:: Supplied information ::
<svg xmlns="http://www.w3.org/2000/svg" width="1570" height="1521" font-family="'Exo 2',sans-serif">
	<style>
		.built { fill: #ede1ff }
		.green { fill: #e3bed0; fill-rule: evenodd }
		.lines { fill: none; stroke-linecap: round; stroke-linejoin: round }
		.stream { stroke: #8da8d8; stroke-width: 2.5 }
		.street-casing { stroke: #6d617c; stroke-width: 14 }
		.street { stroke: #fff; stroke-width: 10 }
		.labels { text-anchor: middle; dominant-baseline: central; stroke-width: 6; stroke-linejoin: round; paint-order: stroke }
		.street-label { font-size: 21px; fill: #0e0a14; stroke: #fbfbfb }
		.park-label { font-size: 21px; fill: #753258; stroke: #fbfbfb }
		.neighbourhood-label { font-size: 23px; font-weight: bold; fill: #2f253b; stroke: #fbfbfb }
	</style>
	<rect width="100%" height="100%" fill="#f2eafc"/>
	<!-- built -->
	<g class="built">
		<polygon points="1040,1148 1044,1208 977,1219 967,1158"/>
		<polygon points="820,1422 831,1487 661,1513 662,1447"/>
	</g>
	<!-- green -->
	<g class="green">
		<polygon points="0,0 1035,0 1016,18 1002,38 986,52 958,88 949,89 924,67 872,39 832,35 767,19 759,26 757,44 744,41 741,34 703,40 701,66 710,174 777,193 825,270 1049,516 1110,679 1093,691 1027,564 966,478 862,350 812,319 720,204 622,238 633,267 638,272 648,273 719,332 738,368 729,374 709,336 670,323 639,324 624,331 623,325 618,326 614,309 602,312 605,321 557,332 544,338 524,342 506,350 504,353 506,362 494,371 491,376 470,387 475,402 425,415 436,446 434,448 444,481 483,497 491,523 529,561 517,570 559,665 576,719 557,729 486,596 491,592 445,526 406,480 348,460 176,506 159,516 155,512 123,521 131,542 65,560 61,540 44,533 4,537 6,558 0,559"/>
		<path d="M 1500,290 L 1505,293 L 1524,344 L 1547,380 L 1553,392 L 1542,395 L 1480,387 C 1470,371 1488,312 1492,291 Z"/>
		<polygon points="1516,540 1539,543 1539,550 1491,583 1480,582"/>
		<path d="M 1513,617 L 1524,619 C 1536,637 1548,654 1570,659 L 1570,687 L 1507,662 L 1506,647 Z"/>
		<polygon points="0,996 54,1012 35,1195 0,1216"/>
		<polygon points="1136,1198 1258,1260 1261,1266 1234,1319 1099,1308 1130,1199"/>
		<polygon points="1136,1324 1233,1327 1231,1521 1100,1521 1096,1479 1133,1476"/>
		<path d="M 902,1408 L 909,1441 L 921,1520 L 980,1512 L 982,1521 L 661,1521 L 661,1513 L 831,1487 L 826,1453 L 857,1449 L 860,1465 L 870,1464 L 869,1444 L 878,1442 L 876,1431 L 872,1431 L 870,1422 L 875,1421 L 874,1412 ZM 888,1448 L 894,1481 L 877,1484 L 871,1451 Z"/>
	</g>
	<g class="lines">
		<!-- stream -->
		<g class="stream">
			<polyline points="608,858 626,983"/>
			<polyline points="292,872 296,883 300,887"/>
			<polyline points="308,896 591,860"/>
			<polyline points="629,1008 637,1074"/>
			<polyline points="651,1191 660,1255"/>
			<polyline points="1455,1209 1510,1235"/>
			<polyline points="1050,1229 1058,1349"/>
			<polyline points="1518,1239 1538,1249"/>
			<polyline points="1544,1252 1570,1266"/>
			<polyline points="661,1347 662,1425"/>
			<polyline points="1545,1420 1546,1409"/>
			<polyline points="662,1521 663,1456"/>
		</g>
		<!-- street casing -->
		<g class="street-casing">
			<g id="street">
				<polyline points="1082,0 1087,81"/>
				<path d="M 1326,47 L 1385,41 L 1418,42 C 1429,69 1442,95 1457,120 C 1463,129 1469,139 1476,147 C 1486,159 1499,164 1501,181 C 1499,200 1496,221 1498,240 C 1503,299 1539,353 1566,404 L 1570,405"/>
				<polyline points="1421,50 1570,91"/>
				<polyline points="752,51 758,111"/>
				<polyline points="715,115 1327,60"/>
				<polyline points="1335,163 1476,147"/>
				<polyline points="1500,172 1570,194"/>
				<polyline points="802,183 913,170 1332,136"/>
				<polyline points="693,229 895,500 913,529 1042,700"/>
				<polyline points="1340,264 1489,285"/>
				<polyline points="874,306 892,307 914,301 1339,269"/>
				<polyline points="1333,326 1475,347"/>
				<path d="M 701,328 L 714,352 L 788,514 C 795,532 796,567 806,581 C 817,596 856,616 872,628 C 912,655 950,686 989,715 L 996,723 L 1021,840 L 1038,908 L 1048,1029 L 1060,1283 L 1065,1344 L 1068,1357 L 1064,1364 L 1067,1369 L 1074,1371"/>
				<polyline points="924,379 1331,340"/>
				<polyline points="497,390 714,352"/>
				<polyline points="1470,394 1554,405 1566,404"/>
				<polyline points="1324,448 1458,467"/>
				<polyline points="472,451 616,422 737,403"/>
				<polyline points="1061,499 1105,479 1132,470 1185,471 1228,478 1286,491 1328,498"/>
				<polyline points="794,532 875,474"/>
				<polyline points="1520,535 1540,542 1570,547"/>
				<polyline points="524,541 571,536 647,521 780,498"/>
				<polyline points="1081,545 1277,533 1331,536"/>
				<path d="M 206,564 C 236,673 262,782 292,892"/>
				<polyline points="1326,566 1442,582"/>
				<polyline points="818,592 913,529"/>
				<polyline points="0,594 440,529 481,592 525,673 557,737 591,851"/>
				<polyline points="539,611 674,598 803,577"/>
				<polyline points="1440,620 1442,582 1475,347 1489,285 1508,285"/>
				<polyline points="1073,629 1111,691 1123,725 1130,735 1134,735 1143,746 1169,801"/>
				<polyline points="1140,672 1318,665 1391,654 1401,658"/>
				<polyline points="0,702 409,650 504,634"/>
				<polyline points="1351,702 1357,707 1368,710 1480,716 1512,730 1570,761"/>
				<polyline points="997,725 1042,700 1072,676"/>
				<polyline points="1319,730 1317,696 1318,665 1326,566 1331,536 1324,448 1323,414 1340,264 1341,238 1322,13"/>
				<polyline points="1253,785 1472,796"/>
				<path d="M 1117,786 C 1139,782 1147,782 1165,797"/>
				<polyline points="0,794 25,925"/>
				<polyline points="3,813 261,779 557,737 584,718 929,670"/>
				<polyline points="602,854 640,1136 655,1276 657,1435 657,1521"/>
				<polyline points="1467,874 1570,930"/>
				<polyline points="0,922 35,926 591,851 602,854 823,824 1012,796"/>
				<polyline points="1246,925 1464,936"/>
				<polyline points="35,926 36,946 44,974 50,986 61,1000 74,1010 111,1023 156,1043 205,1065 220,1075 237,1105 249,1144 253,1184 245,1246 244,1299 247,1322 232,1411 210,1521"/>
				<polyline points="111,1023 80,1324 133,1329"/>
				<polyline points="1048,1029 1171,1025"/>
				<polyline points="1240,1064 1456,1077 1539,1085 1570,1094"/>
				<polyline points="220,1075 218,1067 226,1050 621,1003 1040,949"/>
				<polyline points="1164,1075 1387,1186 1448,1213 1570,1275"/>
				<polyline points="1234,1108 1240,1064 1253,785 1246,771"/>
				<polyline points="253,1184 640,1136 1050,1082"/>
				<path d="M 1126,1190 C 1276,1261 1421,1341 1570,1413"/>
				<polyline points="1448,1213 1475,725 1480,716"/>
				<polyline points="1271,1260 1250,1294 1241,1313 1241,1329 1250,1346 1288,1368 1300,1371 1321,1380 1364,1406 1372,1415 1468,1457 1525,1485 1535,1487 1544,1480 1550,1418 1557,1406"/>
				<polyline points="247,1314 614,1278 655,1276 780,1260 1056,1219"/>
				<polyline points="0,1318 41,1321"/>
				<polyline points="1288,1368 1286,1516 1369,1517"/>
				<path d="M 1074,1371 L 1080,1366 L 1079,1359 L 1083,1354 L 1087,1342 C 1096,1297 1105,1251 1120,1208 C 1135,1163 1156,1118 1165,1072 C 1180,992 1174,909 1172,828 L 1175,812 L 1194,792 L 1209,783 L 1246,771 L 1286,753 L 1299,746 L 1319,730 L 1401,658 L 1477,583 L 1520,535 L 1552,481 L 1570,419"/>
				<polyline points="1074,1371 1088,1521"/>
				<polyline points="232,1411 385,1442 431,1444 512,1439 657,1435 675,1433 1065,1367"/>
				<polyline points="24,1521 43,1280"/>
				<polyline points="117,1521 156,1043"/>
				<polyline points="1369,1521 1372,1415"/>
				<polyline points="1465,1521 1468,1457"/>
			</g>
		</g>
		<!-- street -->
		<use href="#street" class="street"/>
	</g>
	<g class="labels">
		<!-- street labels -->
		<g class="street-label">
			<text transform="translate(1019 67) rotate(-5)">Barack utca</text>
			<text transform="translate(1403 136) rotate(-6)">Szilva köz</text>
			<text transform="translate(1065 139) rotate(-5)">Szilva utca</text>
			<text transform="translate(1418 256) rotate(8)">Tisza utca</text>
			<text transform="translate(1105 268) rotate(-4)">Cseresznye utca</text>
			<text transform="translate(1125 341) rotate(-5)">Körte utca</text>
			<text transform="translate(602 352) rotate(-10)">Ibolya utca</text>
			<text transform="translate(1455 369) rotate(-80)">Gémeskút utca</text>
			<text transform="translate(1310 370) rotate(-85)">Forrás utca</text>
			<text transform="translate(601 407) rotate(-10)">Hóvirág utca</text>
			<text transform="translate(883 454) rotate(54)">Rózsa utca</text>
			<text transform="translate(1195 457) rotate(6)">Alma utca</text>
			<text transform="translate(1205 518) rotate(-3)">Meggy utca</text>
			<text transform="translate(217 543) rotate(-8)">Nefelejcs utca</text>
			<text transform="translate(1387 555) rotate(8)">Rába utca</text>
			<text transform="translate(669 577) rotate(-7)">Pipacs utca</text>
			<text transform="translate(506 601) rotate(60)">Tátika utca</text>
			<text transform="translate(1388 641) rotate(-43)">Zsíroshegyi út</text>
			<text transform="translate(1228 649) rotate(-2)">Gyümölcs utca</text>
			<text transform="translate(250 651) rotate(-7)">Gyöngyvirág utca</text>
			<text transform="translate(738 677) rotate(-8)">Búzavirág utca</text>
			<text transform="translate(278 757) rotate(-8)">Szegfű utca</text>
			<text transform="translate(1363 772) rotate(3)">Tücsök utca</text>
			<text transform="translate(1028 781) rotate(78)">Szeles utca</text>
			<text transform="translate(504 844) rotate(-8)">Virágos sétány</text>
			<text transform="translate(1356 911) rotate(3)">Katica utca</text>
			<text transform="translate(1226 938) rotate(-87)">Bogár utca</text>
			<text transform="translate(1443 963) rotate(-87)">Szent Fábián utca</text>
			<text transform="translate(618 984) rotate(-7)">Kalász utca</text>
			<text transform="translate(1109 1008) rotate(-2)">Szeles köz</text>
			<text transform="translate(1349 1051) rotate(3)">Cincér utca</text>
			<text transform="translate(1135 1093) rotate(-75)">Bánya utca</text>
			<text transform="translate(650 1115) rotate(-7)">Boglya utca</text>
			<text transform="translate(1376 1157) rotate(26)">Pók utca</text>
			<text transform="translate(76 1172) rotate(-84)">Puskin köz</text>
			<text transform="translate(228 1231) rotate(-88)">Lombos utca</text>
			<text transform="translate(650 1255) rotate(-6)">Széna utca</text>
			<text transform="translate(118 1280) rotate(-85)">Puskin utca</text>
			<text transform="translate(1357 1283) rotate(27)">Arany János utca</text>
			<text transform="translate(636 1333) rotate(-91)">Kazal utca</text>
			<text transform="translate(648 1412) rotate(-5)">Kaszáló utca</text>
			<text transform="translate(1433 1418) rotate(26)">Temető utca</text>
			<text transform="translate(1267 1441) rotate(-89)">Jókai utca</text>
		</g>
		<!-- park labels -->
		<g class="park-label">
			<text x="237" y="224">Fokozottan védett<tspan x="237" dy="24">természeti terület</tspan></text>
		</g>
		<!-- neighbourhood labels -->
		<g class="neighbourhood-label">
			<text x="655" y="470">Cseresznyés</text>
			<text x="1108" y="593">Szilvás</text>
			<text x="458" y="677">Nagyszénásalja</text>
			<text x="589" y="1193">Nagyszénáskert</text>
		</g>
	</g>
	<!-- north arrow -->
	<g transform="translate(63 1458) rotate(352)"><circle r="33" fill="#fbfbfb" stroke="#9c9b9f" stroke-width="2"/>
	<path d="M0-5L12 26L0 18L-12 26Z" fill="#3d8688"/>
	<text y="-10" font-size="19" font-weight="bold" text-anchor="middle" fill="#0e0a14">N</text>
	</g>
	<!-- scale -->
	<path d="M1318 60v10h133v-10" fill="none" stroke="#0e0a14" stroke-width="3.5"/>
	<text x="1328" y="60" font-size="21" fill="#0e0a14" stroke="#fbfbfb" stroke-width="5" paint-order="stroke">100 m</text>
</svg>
--
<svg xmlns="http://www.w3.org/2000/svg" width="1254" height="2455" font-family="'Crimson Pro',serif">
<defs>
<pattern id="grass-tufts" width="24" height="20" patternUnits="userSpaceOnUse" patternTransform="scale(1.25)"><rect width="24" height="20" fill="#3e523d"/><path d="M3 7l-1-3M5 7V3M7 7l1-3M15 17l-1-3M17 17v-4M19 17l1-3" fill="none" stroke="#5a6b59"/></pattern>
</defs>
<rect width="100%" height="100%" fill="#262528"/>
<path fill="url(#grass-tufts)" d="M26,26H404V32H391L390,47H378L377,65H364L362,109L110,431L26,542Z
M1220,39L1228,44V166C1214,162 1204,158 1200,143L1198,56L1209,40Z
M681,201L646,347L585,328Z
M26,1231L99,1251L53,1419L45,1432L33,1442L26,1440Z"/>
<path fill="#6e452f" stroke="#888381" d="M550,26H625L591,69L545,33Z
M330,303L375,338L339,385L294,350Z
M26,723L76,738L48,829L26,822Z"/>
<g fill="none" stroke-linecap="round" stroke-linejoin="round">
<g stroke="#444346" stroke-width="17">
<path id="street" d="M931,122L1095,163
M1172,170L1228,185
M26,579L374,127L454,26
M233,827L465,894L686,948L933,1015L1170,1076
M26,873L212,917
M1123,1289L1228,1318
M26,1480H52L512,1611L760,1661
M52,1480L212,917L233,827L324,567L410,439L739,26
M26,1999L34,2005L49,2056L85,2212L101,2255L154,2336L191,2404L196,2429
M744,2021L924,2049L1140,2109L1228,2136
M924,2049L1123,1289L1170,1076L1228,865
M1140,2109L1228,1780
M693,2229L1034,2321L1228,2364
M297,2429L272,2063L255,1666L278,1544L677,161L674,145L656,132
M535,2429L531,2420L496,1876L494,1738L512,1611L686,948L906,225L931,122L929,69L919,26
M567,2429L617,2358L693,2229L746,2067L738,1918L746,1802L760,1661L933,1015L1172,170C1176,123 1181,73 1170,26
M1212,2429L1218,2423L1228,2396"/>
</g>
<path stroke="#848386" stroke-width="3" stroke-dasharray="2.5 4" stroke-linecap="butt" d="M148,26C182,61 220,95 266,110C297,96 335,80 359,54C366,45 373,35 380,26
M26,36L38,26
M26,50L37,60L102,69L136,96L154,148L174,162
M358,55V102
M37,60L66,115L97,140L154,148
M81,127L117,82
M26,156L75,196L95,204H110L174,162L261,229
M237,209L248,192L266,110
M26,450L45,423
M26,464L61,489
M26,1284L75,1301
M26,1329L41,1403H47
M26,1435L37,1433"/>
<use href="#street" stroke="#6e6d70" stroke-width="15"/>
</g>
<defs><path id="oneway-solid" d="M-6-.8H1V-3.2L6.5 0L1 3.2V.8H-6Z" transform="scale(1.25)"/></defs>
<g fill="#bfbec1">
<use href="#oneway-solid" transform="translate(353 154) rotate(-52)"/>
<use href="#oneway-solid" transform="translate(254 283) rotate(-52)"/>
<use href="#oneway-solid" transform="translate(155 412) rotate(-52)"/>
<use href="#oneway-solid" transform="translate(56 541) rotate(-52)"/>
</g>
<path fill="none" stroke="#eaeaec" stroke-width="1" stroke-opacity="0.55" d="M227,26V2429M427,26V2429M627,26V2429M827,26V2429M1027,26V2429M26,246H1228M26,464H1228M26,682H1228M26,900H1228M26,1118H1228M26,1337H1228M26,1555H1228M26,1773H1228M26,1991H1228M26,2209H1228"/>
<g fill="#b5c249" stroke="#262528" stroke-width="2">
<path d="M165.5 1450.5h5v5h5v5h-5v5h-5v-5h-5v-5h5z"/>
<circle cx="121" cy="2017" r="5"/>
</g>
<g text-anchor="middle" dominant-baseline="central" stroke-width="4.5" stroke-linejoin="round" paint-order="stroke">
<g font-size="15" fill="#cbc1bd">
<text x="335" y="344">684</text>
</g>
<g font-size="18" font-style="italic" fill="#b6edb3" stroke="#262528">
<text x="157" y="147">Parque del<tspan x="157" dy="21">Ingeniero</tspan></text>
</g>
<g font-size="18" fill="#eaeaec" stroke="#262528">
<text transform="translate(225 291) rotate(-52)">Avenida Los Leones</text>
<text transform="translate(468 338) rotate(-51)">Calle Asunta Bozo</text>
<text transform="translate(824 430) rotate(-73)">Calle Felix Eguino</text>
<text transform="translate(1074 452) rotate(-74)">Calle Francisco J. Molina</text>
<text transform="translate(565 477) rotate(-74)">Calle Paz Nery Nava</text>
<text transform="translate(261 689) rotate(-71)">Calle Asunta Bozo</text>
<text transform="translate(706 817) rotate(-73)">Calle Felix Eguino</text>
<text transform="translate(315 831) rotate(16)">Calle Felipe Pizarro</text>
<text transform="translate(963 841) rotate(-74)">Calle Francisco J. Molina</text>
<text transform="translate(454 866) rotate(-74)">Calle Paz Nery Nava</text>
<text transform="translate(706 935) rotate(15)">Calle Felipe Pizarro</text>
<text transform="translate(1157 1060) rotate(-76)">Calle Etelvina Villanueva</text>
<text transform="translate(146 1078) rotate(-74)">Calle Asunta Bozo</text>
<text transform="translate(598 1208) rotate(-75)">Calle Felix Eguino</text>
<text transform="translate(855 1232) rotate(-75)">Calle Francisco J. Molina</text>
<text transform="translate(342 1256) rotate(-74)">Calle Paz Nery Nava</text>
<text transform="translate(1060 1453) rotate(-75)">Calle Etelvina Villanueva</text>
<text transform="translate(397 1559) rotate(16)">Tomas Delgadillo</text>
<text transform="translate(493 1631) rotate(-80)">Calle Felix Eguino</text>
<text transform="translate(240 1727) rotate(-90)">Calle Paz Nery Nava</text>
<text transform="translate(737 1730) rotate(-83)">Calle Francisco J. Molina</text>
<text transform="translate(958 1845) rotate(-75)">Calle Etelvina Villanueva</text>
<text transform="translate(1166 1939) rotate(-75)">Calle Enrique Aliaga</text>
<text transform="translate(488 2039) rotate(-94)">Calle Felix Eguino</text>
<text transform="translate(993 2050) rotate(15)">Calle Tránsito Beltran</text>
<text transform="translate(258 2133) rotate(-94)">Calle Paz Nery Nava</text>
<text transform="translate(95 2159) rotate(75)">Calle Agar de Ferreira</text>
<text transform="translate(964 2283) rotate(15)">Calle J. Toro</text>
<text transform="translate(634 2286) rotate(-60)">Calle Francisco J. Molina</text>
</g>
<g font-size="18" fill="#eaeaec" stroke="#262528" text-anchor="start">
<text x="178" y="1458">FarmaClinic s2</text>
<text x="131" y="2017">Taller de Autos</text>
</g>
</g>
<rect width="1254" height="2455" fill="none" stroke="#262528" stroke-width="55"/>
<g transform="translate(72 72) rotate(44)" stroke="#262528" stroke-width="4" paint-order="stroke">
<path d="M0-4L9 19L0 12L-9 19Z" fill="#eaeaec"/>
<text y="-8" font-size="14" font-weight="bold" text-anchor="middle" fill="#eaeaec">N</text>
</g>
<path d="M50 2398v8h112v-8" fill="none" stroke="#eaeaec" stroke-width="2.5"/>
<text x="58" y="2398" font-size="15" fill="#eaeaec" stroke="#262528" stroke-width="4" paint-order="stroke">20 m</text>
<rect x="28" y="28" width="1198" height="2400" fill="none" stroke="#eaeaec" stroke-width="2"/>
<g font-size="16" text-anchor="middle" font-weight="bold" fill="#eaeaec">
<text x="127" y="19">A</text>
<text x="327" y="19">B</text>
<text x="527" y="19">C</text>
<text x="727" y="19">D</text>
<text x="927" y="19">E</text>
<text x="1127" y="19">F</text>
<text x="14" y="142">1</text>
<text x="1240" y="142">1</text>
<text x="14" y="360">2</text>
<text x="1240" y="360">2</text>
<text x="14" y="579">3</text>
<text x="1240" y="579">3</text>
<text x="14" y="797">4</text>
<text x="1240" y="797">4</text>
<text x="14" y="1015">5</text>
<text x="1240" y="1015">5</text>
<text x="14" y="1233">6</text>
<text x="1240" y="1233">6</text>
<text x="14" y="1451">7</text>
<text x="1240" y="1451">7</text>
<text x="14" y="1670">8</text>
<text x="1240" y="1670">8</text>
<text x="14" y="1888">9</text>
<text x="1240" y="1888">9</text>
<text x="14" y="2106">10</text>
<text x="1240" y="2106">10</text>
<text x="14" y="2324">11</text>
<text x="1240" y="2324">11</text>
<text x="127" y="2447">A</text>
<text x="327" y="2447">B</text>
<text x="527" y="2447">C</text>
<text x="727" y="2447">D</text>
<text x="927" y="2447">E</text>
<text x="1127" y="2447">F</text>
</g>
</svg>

:: Your assignment ::
With the line that has "M693,2229L1034,2321L1228,2364" as the first and the line that has "M26,1284L75,1301" as the last, repeat exactly that run of lines above and no more.

:: Task answer ::
M693,2229L1034,2321L1228,2364
M297,2429L272,2063L255,1666L278,1544L677,161L674,145L656,132
M535,2429L531,2420L496,1876L494,1738L512,1611L686,948L906,225L931,122L929,69L919,26
M567,2429L617,2358L693,2229L746,2067L738,1918L746,1802L760,1661L933,1015L1172,170C1176,123 1181,73 1170,26
M1212,2429L1218,2423L1228,2396"/>
</g>
<path stroke="#848386" stroke-width="3" stroke-dasharray="2.5 4" stroke-linecap="butt" d="M148,26C182,61 220,95 266,110C297,96 335,80 359,54C366,45 373,35 380,26
M26,36L38,26
M26,50L37,60L102,69L136,96L154,148L174,162
M358,55V102
M37,60L66,115L97,140L154,148
M81,127L117,82
M26,156L75,196L95,204H110L174,162L261,229
M237,209L248,192L266,110
M26,450L45,423
M26,464L61,489
M26,1284L75,1301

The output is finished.